→ **STATED TASK**
Turn the rows below into a numbered list, skipping any blank lines.

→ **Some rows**
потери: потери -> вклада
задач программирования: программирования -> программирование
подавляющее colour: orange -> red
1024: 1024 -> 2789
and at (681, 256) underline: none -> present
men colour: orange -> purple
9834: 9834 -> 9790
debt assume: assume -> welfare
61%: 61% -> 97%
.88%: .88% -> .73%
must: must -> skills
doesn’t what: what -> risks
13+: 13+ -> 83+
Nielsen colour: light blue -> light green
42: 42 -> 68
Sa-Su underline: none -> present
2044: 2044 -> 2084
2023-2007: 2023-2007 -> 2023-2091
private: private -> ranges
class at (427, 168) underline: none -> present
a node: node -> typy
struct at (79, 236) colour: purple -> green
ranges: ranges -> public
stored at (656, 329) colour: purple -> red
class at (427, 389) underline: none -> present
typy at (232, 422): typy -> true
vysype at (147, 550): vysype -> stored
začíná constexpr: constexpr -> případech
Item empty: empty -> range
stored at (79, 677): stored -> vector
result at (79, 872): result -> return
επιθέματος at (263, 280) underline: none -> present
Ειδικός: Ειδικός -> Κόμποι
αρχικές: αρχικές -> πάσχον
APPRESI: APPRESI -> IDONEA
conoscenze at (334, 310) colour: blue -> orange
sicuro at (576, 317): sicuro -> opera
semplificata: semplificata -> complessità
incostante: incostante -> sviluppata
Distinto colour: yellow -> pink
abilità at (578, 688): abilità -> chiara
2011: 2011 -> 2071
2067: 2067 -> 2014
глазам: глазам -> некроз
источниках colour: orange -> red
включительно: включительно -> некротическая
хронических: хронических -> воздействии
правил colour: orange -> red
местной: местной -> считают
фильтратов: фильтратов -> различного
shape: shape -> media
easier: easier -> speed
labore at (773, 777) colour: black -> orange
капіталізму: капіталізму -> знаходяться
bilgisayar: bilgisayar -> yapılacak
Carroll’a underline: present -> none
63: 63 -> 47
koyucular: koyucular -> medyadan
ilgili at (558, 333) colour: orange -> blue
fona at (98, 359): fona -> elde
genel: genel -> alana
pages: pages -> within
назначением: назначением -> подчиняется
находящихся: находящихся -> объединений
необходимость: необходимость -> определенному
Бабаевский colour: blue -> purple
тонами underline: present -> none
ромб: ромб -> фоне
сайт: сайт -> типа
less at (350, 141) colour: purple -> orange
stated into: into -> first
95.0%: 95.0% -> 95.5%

→ **FINISHED EXERCISE**
1. потери: потери -> вклада
2. задач программирования: программирования -> программирование
3. подавляющее colour: orange -> red
4. 1024: 1024 -> 2789
5. and at (681, 256) underline: none -> present
6. men colour: orange -> purple
7. 9834: 9834 -> 9790
8. debt assume: assume -> welfare
9. 61%: 61% -> 97%
10. .88%: .88% -> .73%
11. must: must -> skills
12. doesn’t what: what -> risks
13. 13+: 13+ -> 83+
14. Nielsen colour: light blue -> light green
15. 42: 42 -> 68
16. Sa-Su underline: none -> present
17. 2044: 2044 -> 2084
18. 2023-2007: 2023-2007 -> 2023-2091
19. private: private -> ranges
20. class at (427, 168) underline: none -> present
21. a node: node -> typy
22. struct at (79, 236) colour: purple -> green
23. ranges: ranges -> public
24. stored at (656, 329) colour: purple -> red
25. class at (427, 389) underline: none -> present
26. typy at (232, 422): typy -> true
27. vysype at (147, 550): vysype -> stored
28. začíná constexpr: constexpr -> případech
29. Item empty: empty -> range
30. stored at (79, 677): stored -> vector
31. result at (79, 872): result -> return
32. επιθέματος at (263, 280) underline: none -> present
33. Ειδικός: Ειδικός -> Κόμποι
34. αρχικές: αρχικές -> πάσχον
35. APPRESI: APPRESI -> IDONEA
36. conoscenze at (334, 310) colour: blue -> orange
37. sicuro at (576, 317): sicuro -> opera
38. semplificata: semplificata -> complessità
39. incostante: incostante -> sviluppata
40. Distinto colour: yellow -> pink
41. abilità at (578, 688): abilità -> chiara
42. 2011: 2011 -> 2071
43. 2067: 2067 -> 2014
44. глазам: глазам -> некроз
45. источниках colour: orange -> red
46. включительно: включительно -> некротическая
47. хронических: хронических -> воздействии
48. правил colour: orange -> red
49. местной: местной -> считают
50. фильтратов: фильтратов -> различного
51. shape: shape -> media
52. easier: easier -> speed
53. labore at (773, 777) colour: black -> orange
54. капіталізму: капіталізму -> знаходяться
55. bilgisayar: bilgisayar -> yapılacak
56. Carroll’a underline: present -> none
57. 63: 63 -> 47
58. koyucular: koyucular -> medyadan
59. ilgili at (558, 333) colour: orange -> blue
60. fona at (98, 359): fona -> elde
61. genel: genel -> alana
62. pages: pages -> within
63. назначением: назначением -> подчиняется
64. находящихся: находящихся -> объединений
65. необходимость: необходимость -> определенному
66. Бабаевский colour: blue -> purple
67. тонами underline: present -> none
68. ромб: ромб -> фоне
69. сайт: сайт -> типа
70. less at (350, 141) colour: purple -> orange
71. stated into: into -> first
72. 95.0%: 95.0% -> 95.5%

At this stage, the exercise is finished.